** 与えられた文章 **
角材回転装置
【課題】 角材を中心軸まわりの同一回転軸にて連続回転させる。
【解決手段】 回転体3は、回転支持部である回転羽根31、回転軸であるシャフト32からなる。回転羽根31の輪郭形状は、回転対象となる角材2の形状に合わせて作成され、複数の山部および谷部を備える。シャフト32には、その両端のやや中央よりに二つずつ、回転羽根31が嵌挿される。シャフト32は、回転羽根31を取り付けたさらに先端両側にて軸受63によって回転自在に軸支されている。軸受63はホルダー6に設ける。回転体3は同様の構成にて三組設け、これら三組の回転体3のシャフト32は、それぞれ平行であって、回転する角材2の中心軸から等距離となるように配置する。角材2は回転体3に載置され回転する。
【解決手段】 回転体3は、回転支持部である回転羽根31、回転軸であるシャフト32からなる。回転羽根31の輪郭形状は、回転対象となる角材2の形状に合わせて作成され、複数の山部および谷部を備える。シャフト32には、その両端のやや中央よりに二つずつ、回転羽根31が嵌挿される。シャフト32は、回転羽根31を取り付けたさらに先端両側にて軸受63によって回転自在に軸支されている。軸受63はホルダー6に設ける。回転体3は同様の構成にて三組設け、これら三組の回転体3のシャフト32は、それぞれ平行であって、回転する角材2の中心軸から等距離となるように配置する。角材2は回転体3に載置され回転する。

** やるべきこと **
上の角材回転装置についての文章を読み、次の1.〜3.の記述がそれぞれ文章の内容と合っているかを「はい」か「いいえ」で判断し、決め手となる文章中の語句をそのまま引用して答えよ。
1. 回転体3は四組設けられる。
2. 回転羽根31の輪郭形状は、角材2の形状に合わせて作成される。
3. 軸受63はシャフト32に設けられる。

** 提供データ **
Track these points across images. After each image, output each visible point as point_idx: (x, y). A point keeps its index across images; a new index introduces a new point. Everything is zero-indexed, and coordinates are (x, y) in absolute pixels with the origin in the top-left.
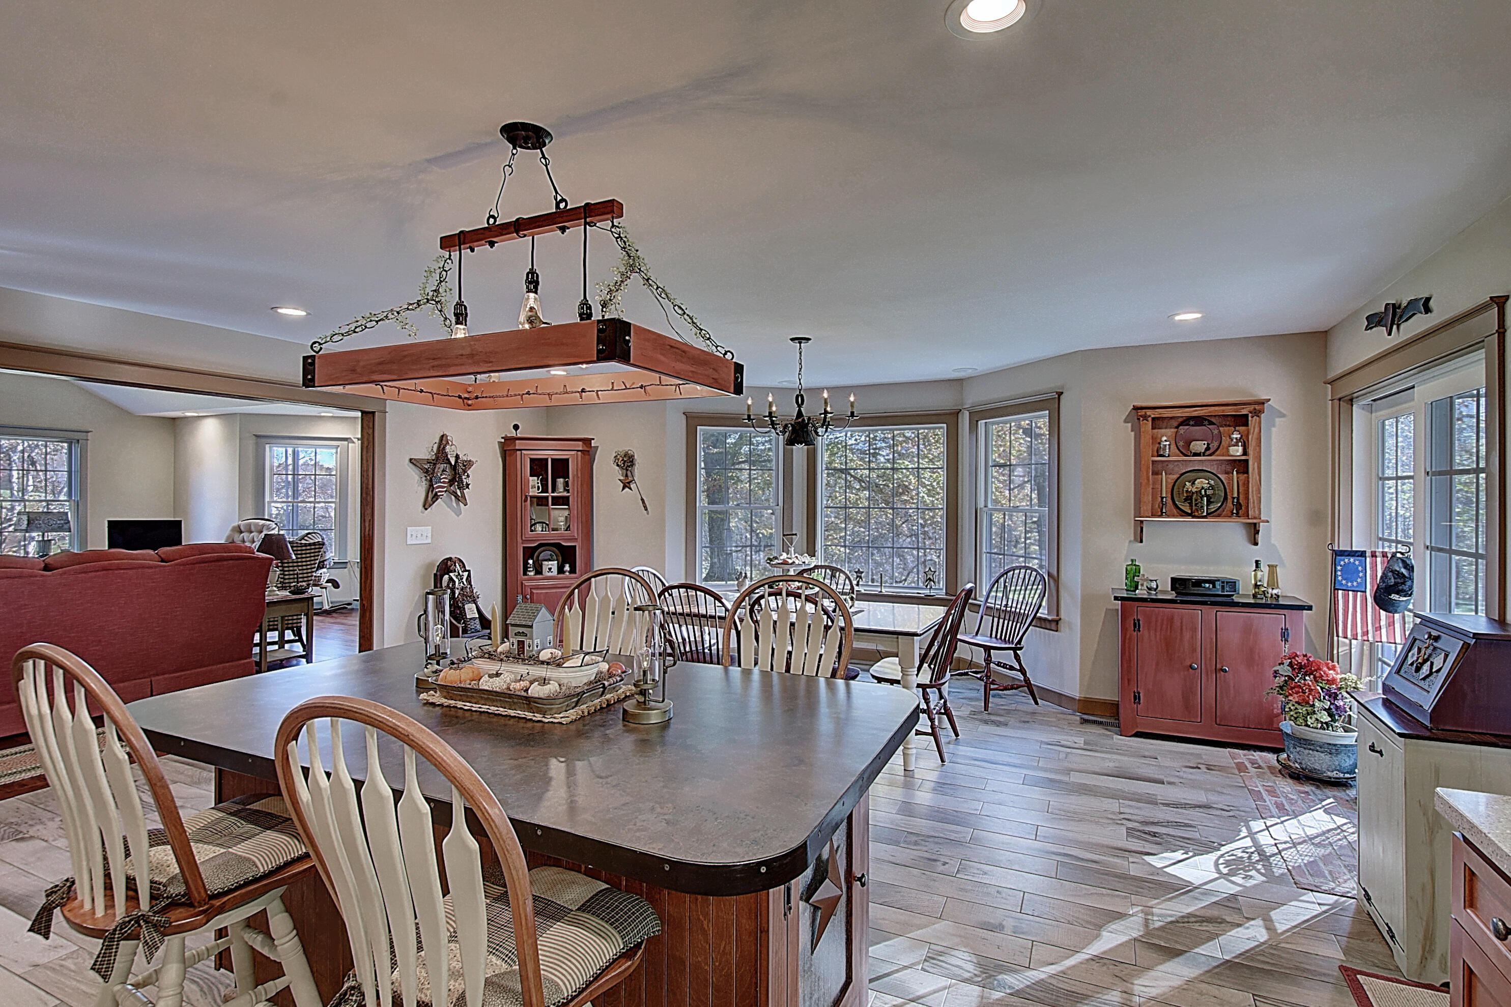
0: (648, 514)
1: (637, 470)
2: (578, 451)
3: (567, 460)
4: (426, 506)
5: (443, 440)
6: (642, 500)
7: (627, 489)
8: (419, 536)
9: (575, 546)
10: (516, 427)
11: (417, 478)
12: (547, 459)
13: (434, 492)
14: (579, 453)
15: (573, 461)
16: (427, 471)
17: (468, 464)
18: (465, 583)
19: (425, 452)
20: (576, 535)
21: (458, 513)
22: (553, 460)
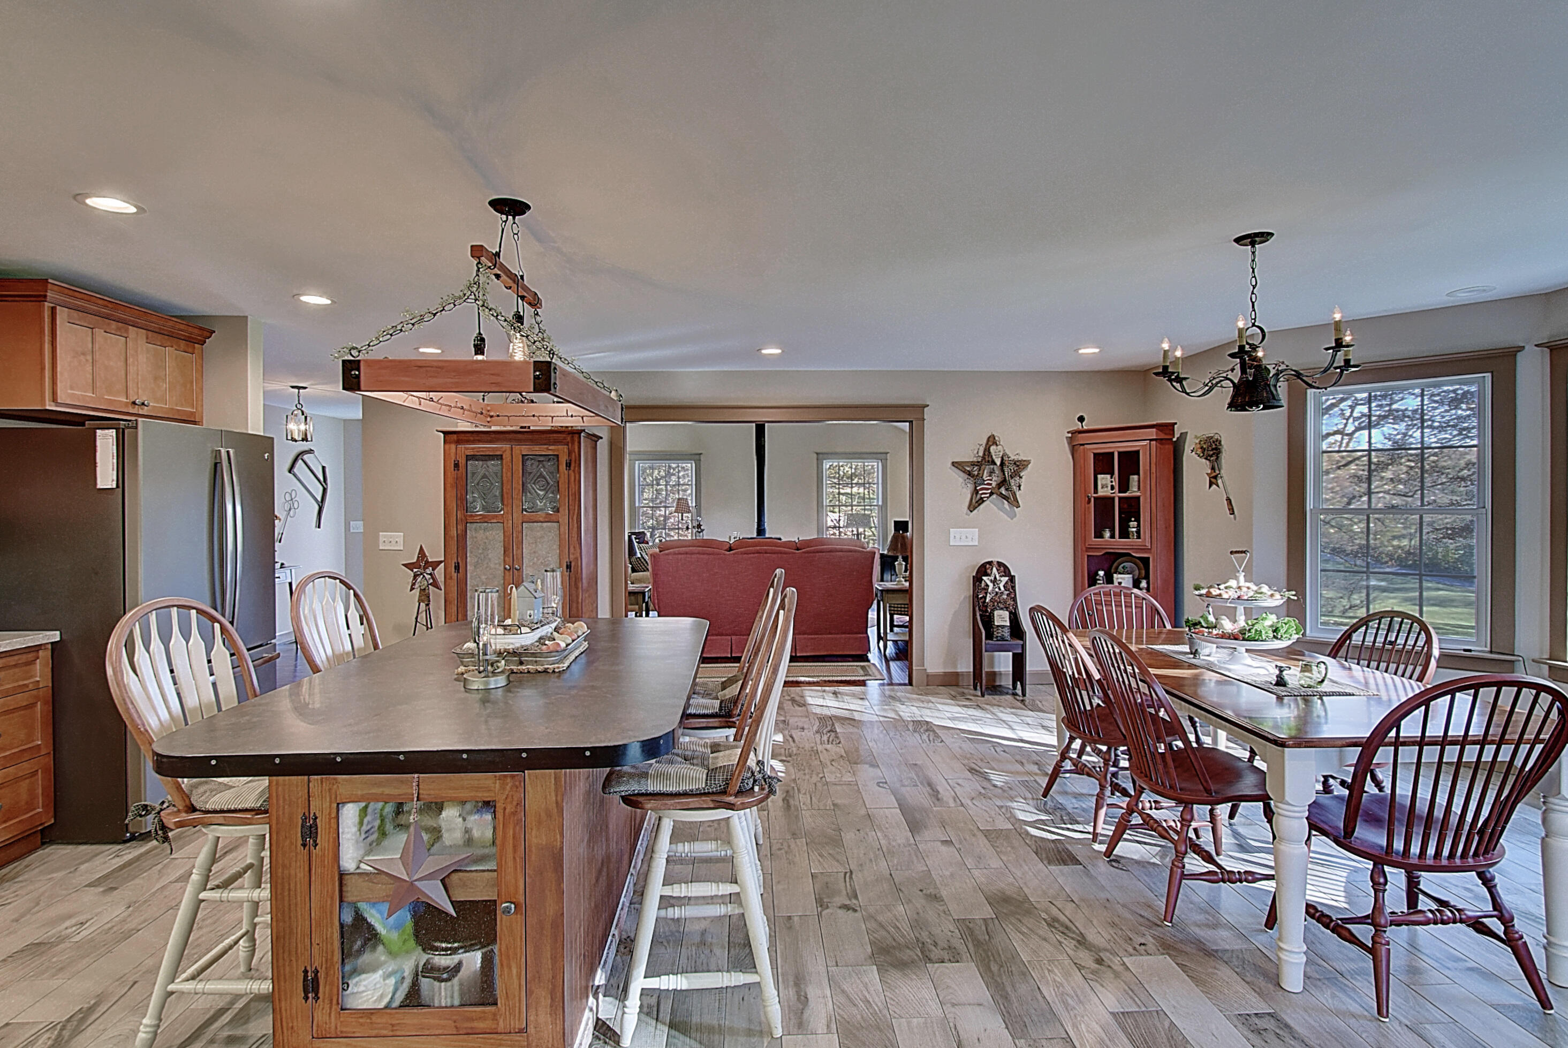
0: (1235, 518)
1: (1224, 457)
2: (1151, 440)
3: (1138, 452)
4: (972, 507)
5: (992, 440)
6: (1229, 500)
7: (1214, 486)
8: (964, 537)
9: (1148, 558)
10: (1081, 419)
11: (961, 480)
12: (1112, 454)
13: (979, 496)
14: (1154, 443)
15: (1145, 454)
16: (969, 474)
17: (1021, 465)
18: (1002, 589)
19: (970, 453)
20: (1148, 545)
21: (1013, 516)
22: (1119, 453)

** 作業結果 **
1. いいえ 「回転体3は同様の構成にて三組設け」
2. はい 「回転羽根31の輪郭形状は、回転対象となる角材2の形状に合わせて作成され」
3. いいえ 「軸受63はホルダー6に設ける。」